Now, CQRS with Event Sourcing means that these events from the Aggregates are published and used to create Read projections, or other domain models that have different purposes.
So I don't really get your question given the explanations above.
Related to Ordering:
there is already an answer mentioning optimistic locking, so events generated inside a single Aggregate must be ordered and optimistic locking is a solution
Read projections processing events in order. A solution I used in the past was to to publish events on RabbitMQ and process them with Storm.
RabbitMQ has some guarantees about ordering and Storm has some processing affinity features. For Storm, (as far as I remember) allows you to specify that for a given ID (for example an Aggregate ID) the same handler would be used, hence the events are processed in the same order as received from RabbitMQ.

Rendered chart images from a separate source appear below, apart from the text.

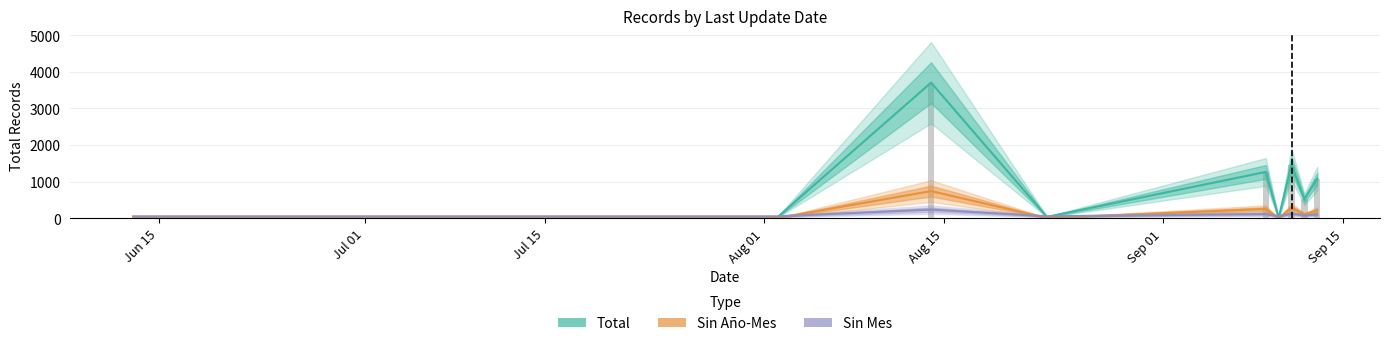

Does the chart contain any negative values?

No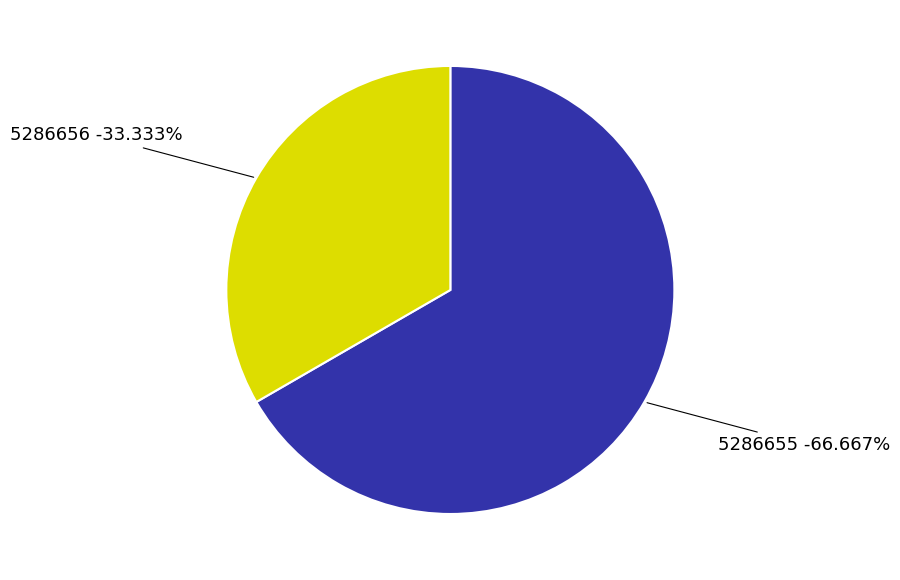

The 5286655 slice represents 67% of the pie. True or false?

True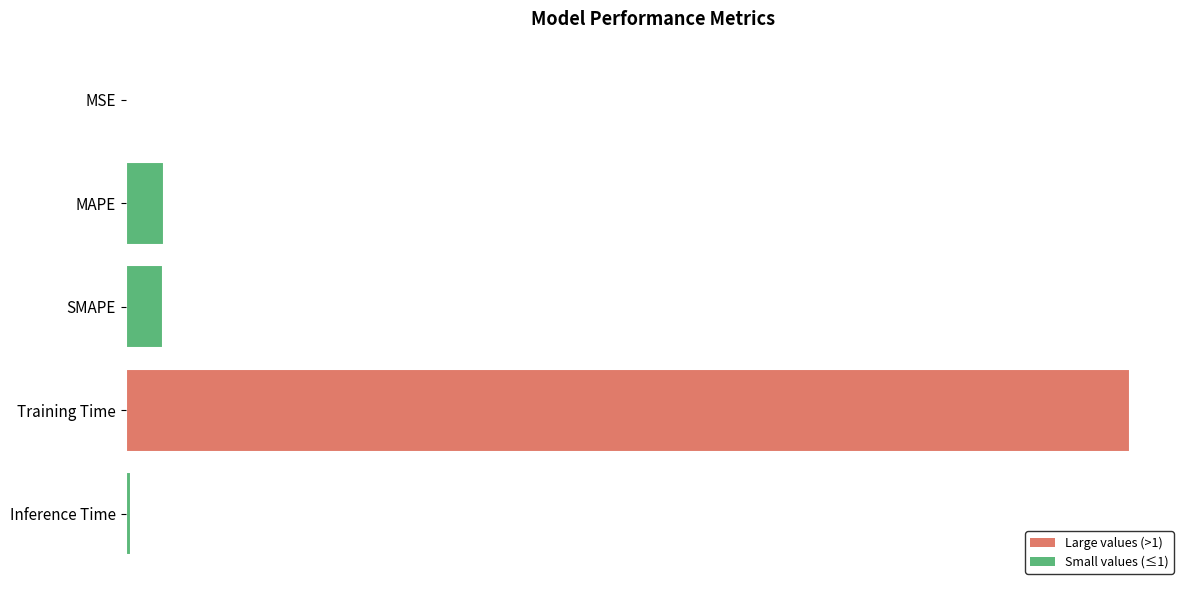

Are the bars grouped side by side (vs. stacked)?

No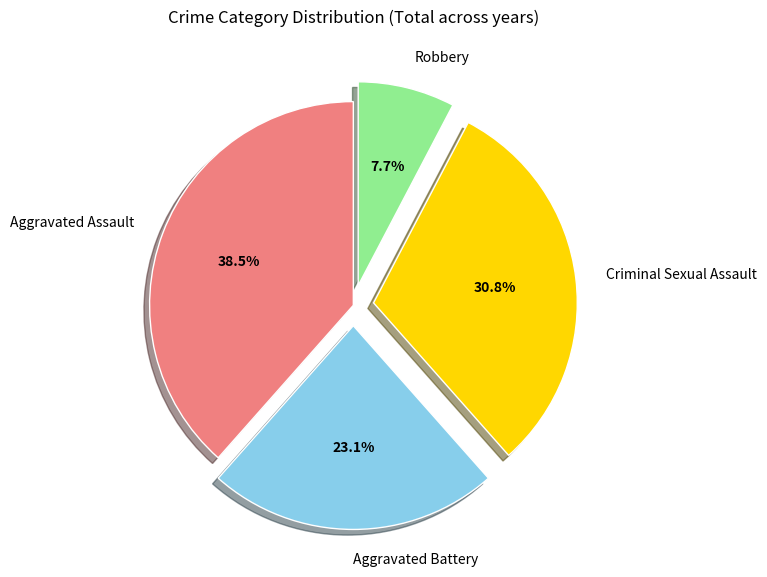

What is the smallest slice in the pie chart?

Robbery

The article on MSDN https://msdn.microsoft.com/en-us/library/jj591559.aspx states "Stored events should be immutable and are always read in the order in which they were saved" under "Performance, Scalability, and consistency". This clearly means that appending events out of order is not tolerated. The same article also states multiple times that while events cannot be altered, corrective events can be made. This would imply again that events are processed in the order they are received to determine the current truth (state of of the aggregate). My conclusion is that we should fixed the messaging order problem before posting events to the event store.